-- begin --
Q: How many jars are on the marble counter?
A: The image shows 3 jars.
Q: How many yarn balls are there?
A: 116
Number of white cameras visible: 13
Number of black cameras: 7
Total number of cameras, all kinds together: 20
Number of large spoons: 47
-- end --
-- begin --
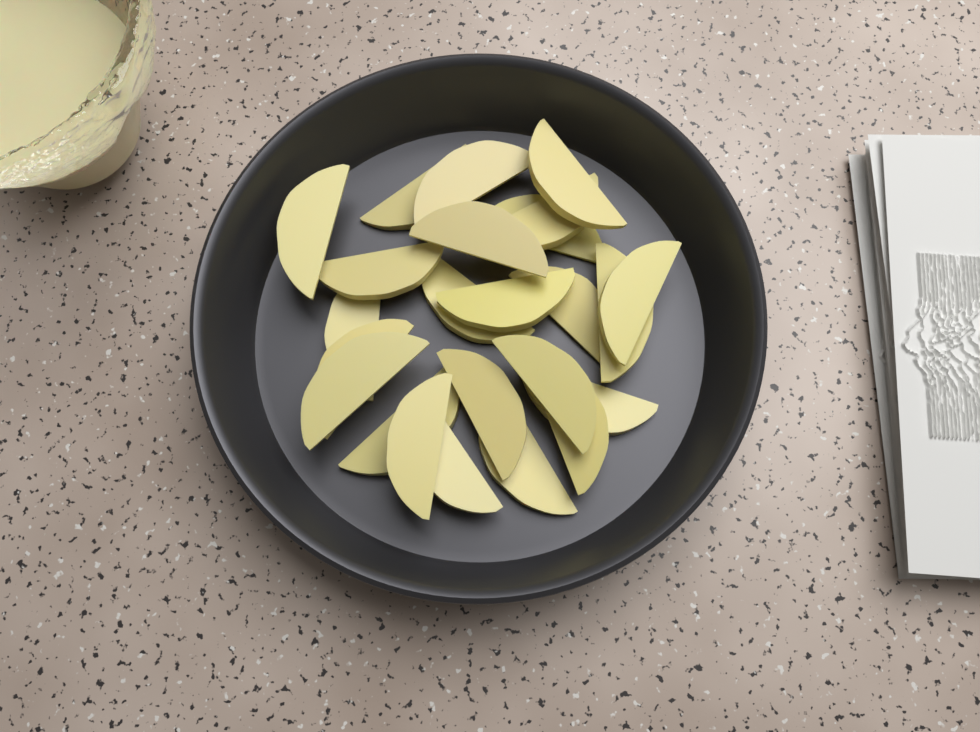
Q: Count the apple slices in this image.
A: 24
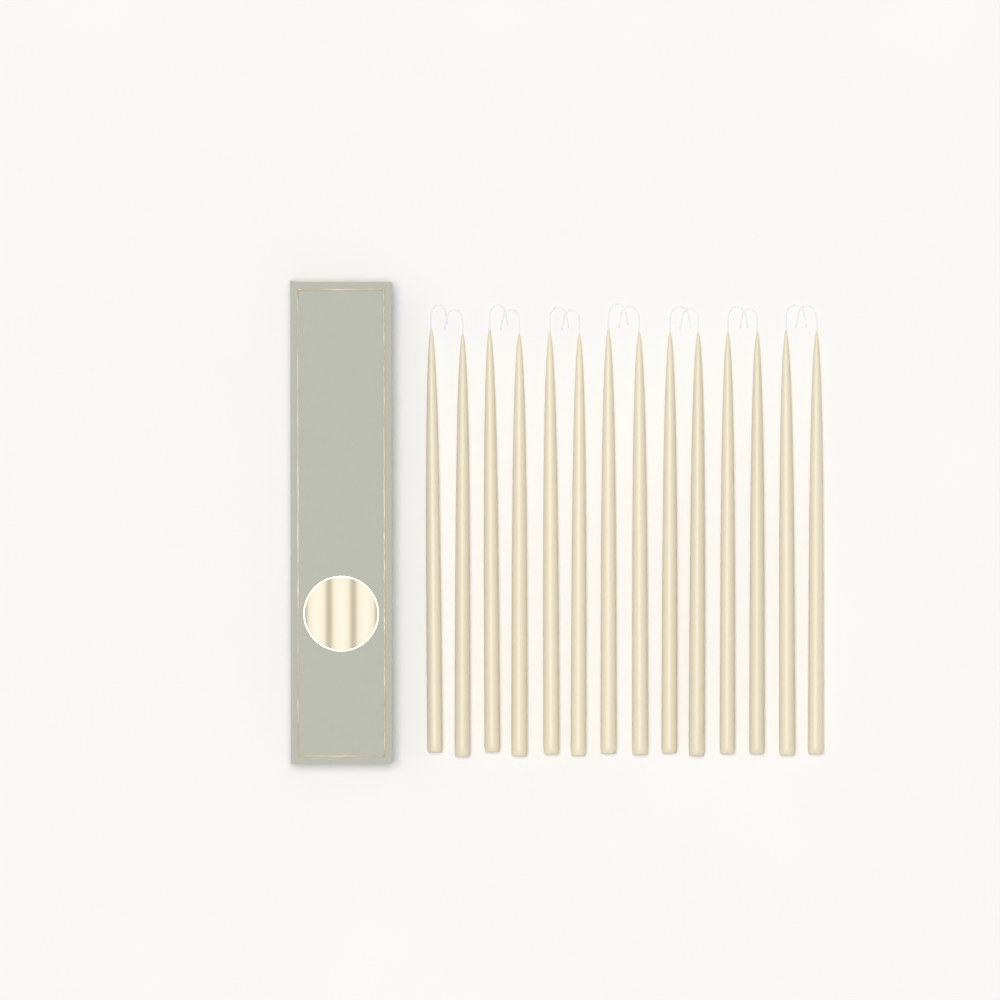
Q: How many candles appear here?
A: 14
-- end --
- Exercise requirements:
Rewrite the items from the line containing "Q: How many jars are on the marble counter?" through the line containing "Total number of", both included, as a numbered list with any blank lines omitted.

- Reply to the task:
1. Q: How many jars are on the marble counter?
2. A: The image shows 3 jars.
3. Q: How many yarn balls are there?
4. A: 116
5. Number of white cameras visible: 13
6. Number of black cameras: 7
7. Total number of cameras, all kinds together: 20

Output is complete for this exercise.